A modo de resumen, los síntomas del comedor selectivo son, a la vez, consecuencia (expresión de malestar) y causa (evitación conflictividad), concluye el responsable del área de Gestión del Conocimiento e Investigación del ITA.

Cómo anticiparse a la aparición del Síndrome del Comedor Selectivo

Un simple “no quiero” o un “esto no me gusta”, pronunciado por un niño ante un plato de comida que no le agrada, tiene que ser llevado con tranquilidad e inteligencia. Los menores son grandes imitadores de sus progenitores, así que si los pequeños ve que sus padres son selectivos y no comen tal o cual alimento, seguramente tiendan a rechazarlo ellos también. De ahí la importancia de insistir, desde el principio, en incluir en la dieta alimentos de todo tipo (siempre y cuando sean adecuados para las características fisiológicas del niño) o que evitarán problemas nutricionales y de comportamiento en el futuro.

Para conseguir una correcta nutrición de los más pequeños habrá que armarse de paciencia una vez comenzado el periodo de introducción de nuevos alimentos. Será fundamental jugar con el niño, hacer que le atraiga la comida e irla incorporando poco a poco en su alimentación para que no note un cambio muy brusco.
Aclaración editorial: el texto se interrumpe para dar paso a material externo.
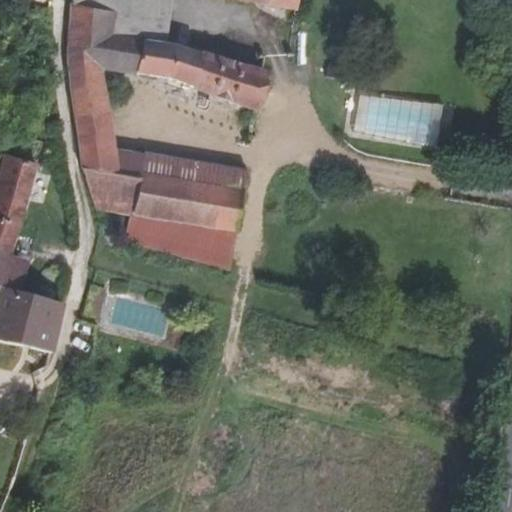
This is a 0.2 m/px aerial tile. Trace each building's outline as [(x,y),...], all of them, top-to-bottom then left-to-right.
[(172,47),(108,37),(108,32),(144,38),(147,17),(113,11),(111,0),(70,0),(71,4),(67,3),(63,61),(77,171),(93,214),(127,219),(128,215),(230,231),(237,193),(105,171),(104,148),(103,122),(97,121),(96,67),(167,80),(252,109),(259,71),(172,47)] [(381,97),(378,137),(435,141),(437,125),(449,126),(451,102),(381,97)] [(241,171),(104,148),(105,171),(237,193),(241,171)] [(0,267),(14,228),(32,164),(2,155),(0,160),(0,267)] [(70,203),(58,173),(48,177),(59,208),(70,203)] [(223,268),(230,231),(128,215),(127,219),(123,240),(223,268)] [(0,344),(45,356),(57,306),(0,290),(0,344)] [(178,399),(192,345),(168,338),(154,392),(178,399)] [(164,455),(178,399),(154,392),(139,448),(164,455)]
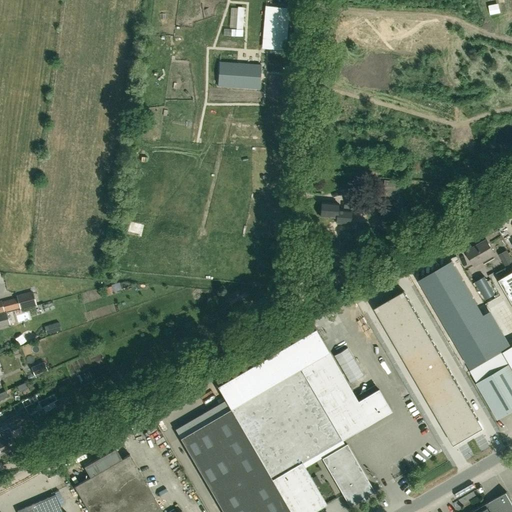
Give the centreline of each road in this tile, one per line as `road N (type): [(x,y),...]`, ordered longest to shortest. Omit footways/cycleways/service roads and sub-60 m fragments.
road 1 (track): [(511,181),(70,433),(55,456)]
road 2 (track): [(511,42),(442,17),(315,8)]
road 3 (track): [(302,302),(278,291),(116,280)]
road 4 (track): [(308,165),(315,4)]
road 5 (unclassified): [(403,511),(511,448)]
road 6 (track): [(302,302),(307,178)]
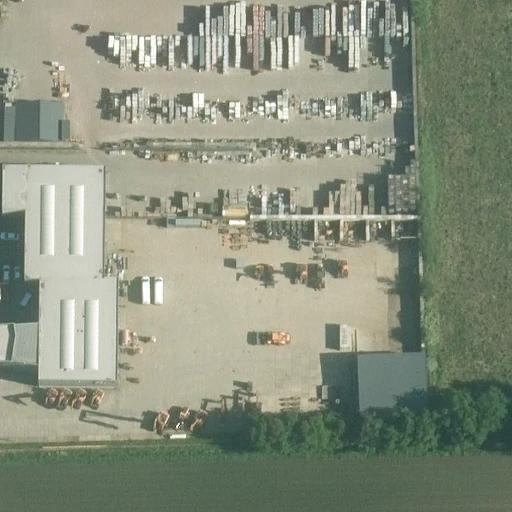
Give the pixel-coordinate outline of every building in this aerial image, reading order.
[(385,27),(387,17),(368,14),(367,24),(385,27)] [(391,64),(386,40),(361,45),(366,70),(357,72),(359,82),(356,114),(361,114),(363,122),(353,121),(352,137),(385,139),(395,137),(391,119),(391,117),(388,100),(391,64)] [(0,122),(0,151),(99,171),(106,134),(2,113),(0,122)] [(239,170),(240,194),(263,194),(262,170),(239,170)] [(106,175),(3,174),(2,219),(25,219),(24,288),(39,288),(104,286),(106,175)] [(119,286),(104,286),(39,288),(39,332),(39,374),(39,389),(117,390),(119,286)] [(39,374),(39,332),(14,334),(14,333),(0,334),(0,369),(12,371),(39,374)] [(404,411),(403,353),(335,354),(337,413),(404,411)]
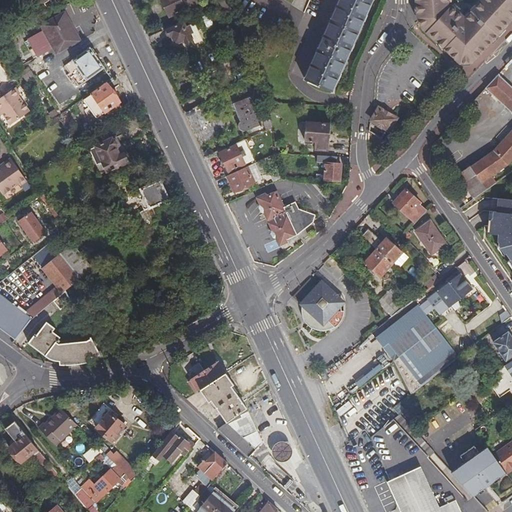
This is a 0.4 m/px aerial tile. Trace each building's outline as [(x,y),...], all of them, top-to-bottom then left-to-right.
[(185,9),(183,6),(180,0),(162,0),(169,16),(185,9)] [(342,0),(308,80),(334,92),(374,0),(373,0),(342,0)] [(511,0),(480,0),(465,18),(451,3),(450,0),(414,0),(416,16),(422,29),(460,64),(470,65),(511,19),(511,0)] [(54,48),(57,53),(79,41),(63,13),(41,25),(44,30),(27,40),(36,58),(54,48)] [(184,20),(166,28),(165,31),(167,35),(170,36),(170,37),(172,36),(174,41),(177,42),(182,40),(184,43),(192,40),(190,34),(192,33),(189,26),(187,27),(184,20)] [(152,44),(170,37),(170,36),(167,35),(165,31),(166,28),(148,36),(152,44)] [(249,45),(242,30),(236,33),(242,48),(249,45)] [(253,54),(249,45),(242,48),(247,57),(253,54)] [(75,58),(90,78),(105,67),(90,47),(75,58)] [(497,75),(485,88),(490,93),(498,101),(503,95),(500,92),(507,85),(497,75)] [(96,118),(105,112),(118,103),(119,102),(106,84),(92,94),(91,93),(82,99),(96,118)] [(498,101),(503,105),(511,96),(511,89),(507,85),(500,92),(503,95),(498,101)] [(0,97),(0,109),(3,113),(11,124),(29,111),(17,95),(20,94),(15,87),(0,97)] [(465,109),(470,114),(490,93),(485,88),(465,109)] [(234,102),(238,115),(241,121),(239,122),(238,123),(237,125),(237,126),(237,128),(239,130),(241,131),(244,131),(260,124),(255,111),(258,110),(257,106),(253,96),(234,102)] [(511,96),(503,105),(511,114),(511,131),(493,152),(507,165),(511,158),(511,96)] [(118,103),(105,112),(110,119),(123,110),(118,103)] [(376,113),(372,121),(388,131),(389,131),(396,118),(379,108),(376,113)] [(272,127),(270,119),(263,121),(267,129),(272,127)] [(305,130),(304,141),(314,141),(314,150),(328,150),(330,124),(305,122),(305,130)] [(125,163),(125,162),(127,161),(127,158),(125,154),(123,153),(120,153),(113,137),(94,146),(105,172),(125,163)] [(243,142),(235,145),(245,165),(252,162),(243,142)] [(222,159),(225,166),(229,173),(245,165),(235,145),(219,152),(222,159)] [(471,167),(476,174),(481,182),(482,182),(507,165),(493,152),(471,167)] [(335,157),(316,155),(316,163),(325,163),(324,176),(324,181),(338,182),(339,182),(340,164),(335,164),(335,157)] [(10,158),(4,163),(6,166),(0,170),(0,169),(0,191),(3,195),(19,184),(21,186),(27,181),(10,158)] [(25,170),(29,175),(37,170),(34,164),(25,170)] [(247,167),(227,176),(234,191),(254,182),(247,167)] [(463,185),(473,199),(487,189),(482,182),(481,182),(476,174),(463,185)] [(167,200),(158,181),(135,192),(143,211),(139,213),(146,231),(158,225),(151,207),(167,200)] [(393,203),(415,223),(426,211),(418,205),(420,203),(405,189),(393,203)] [(298,210),(297,206),(296,202),(294,203),(284,207),(276,191),(267,195),(266,193),(258,197),(268,219),(280,214),(281,217),(270,223),(279,244),(287,241),(286,239),(296,234),(299,232),(305,228),(312,223),(312,222),(313,218),(314,216),(306,213),(298,210)] [(63,224),(42,194),(38,196),(59,226),(63,224)] [(461,197),(455,202),(459,208),(466,204),(461,197)] [(498,244),(505,254),(509,260),(511,263),(511,201),(501,201),(500,214),(496,213),(495,218),(492,218),(490,235),(497,235),(496,242),(498,244)] [(486,235),(490,235),(492,218),(495,218),(496,213),(488,213),(486,235)] [(431,221),(415,232),(430,255),(446,245),(431,221)] [(55,232),(57,235),(66,228),(63,224),(59,226),(53,230),(55,232)] [(362,237),(376,249),(391,263),(401,252),(386,239),(382,242),(368,229),(362,237)] [(45,244),(49,242),(57,235),(55,232),(43,242),(45,244)] [(71,244),(59,254),(79,278),(90,269),(71,244)] [(502,256),(505,254),(498,244),(497,249),(502,256)] [(370,268),(375,273),(379,276),(385,269),(391,263),(376,249),(364,263),(370,268)] [(30,308),(35,314),(51,301),(64,291),(79,278),(59,254),(41,267),(57,287),(30,308)] [(446,309),(473,289),(468,283),(466,284),(463,281),(465,279),(461,272),(434,293),(424,300),(436,316),(446,309)] [(431,286),(435,282),(428,273),(423,276),(431,286)] [(321,332),(325,332),(327,332),(331,331),(335,329),(339,325),(341,321),(342,319),(343,315),(343,311),(341,311),(341,306),(341,298),(321,279),(300,303),(307,312),(308,325),(310,328),(314,330),(317,332),(321,332)] [(64,291),(51,301),(59,310),(69,301),(64,291)] [(385,293),(376,302),(390,315),(399,306),(385,293)] [(29,318),(0,295),(0,328),(14,339),(29,318)] [(391,317),(371,332),(394,361),(410,394),(458,357),(414,299),(391,317)] [(308,325),(307,312),(300,303),(299,304),(301,307),(301,308),(301,310),(302,315),(302,317),(304,320),(305,322),(308,325)] [(45,356),(55,341),(59,337),(51,331),(54,328),(45,321),(35,334),(34,333),(27,343),(45,356)] [(493,342),(506,361),(511,356),(511,337),(508,332),(493,342)] [(58,343),(55,341),(45,356),(48,358),(52,360),(54,361),(58,361),(58,364),(64,365),(73,365),(88,362),(88,357),(99,355),(90,339),(86,341),(58,343)] [(204,372),(211,382),(225,374),(218,363),(204,372)] [(197,391),(199,390),(211,382),(204,372),(190,380),(197,391)] [(226,422),(245,408),(231,386),(233,385),(225,374),(211,382),(199,390),(207,403),(211,401),(226,422)] [(138,406),(134,415),(142,419),(145,410),(138,406)] [(245,408),(226,422),(255,449),(262,442),(245,408)] [(54,423),(51,420),(46,425),(44,423),(38,428),(55,446),(77,426),(61,410),(53,417),(54,418),(56,420),(54,423)] [(108,413),(95,429),(111,442),(124,426),(108,413)] [(412,429),(398,414),(370,436),(389,481),(387,481),(400,511),(460,511),(454,500),(438,507),(420,467),(404,475),(432,452),(412,429)] [(163,427),(171,434),(181,423),(173,416),(163,427)] [(47,463),(13,422),(3,430),(15,444),(8,449),(20,463),(31,454),(42,467),(47,463)] [(184,457),(192,447),(179,436),(171,446),(184,457)] [(511,441),(492,455),(506,475),(511,470),(511,441)] [(90,462),(102,451),(96,444),(84,456),(90,462)] [(493,480),(504,472),(487,448),(480,454),(474,448),(461,459),(467,466),(455,476),(472,495),(487,484),(490,489),(496,484),(493,480)] [(225,464),(214,453),(203,465),(201,463),(197,467),(211,480),(225,464)] [(108,471),(93,487),(102,496),(117,480),(108,471)] [(198,497),(205,489),(209,484),(205,481),(194,493),(198,497)] [(214,487),(212,490),(234,508),(236,505),(214,487)] [(230,511),(234,508),(212,490),(209,493),(205,489),(198,497),(190,507),(194,511),(195,511),(230,511)] [(274,511),(275,510),(267,503),(259,511),(274,511)]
Consejos para prevenir el síndrome del comedor selectivo


El valor de la prevención con estas conductas es relativo, ya que el comportamiento de una persona con síndrome del comedor selectivo es sólo una expresión relacionada con el temperamento o el carácter del individuo (es decir, que la persona no come porque no pueda, sino porque no quiere), por lo que los psicoterapeutas opinan que, a pesar de ello, el ambiente en el que viva y se mueva el niño puede resultar un factor protector ante estas problemáticas.

Estas serían algunas de las estrategias y consejos que pueden potenciar esta protección frente a la aparición del síndrome del comedor selectivo o del simple rechazo a ciertos alimentos:
  • Dedicar tiempo y atención a la nutrición: es recomendable que durante las horas de la comida la atención de la familia se centre lo máximo posible en el acto de comer y en los rituales relacionados con él, descartando, en la medida de lo posible, realizar otras actividades (ver la televisión, estar pendiente del teléfono móvil, levantarse de la mesa, leer…).
  • Mantener una alimentación familiar variada: todos los miembros de la familia deben comer de todo, de forma variada y equilibrada, y cumplir con las recomendaciones generales de la pirámide de la alimentación o de la dieta mediterránea.
  • Estimular la curiosidad en la exploración de nuevos sabores y texturas: la creatividad y el huir de la rutina en la cocina consiguen que el apetito se abra y que se acepten mejor los nuevos alimentos. Cocina de diferentes formas (plancha, vapor, horno…), varía la dieta buscando sustitutivos a los alimentos de siempre y busca recetas diversas cada cierto tiempo.
  • No hay que dar a los alimentos un carácter de premio o castigo: “Si te portas bien, repites postre”, “no te mueves de la mesa hasta que te comas las lentejas”…, este tipo de frases, repetidas en el tiempo, solo generan que el niño se acostumbre a conseguir lo que quiere con un determinado comportamiento y se encapriche o se enfade si no obtiene lo que quiere.
  • Se debe mantener la jerarquía familiar: A modo de norma, los niños, entre los dos y los tres años, muestran una conducta oposicionista hacia los adultos en un primer intento de poner a prueba la jerarquía de la familia. Es en este momento cuando resulta crucial asentar una estructura jerárquica en la que los progenitores ostenten su capacidad ejecutiva.
  • Evitar mediar ante otras personas la alimentación de los hijos cuando estos no están en casa: es el caso, por ejemplo, de las llamadas a los profesores para negociar la dieta durante las convivencias o en el comedor del colegio. El niño debe acostumbrarse a comer lo que le pongan en el plato esté o no en su casa, como forma de aprendizaje personal y de comportamiento en sociedad.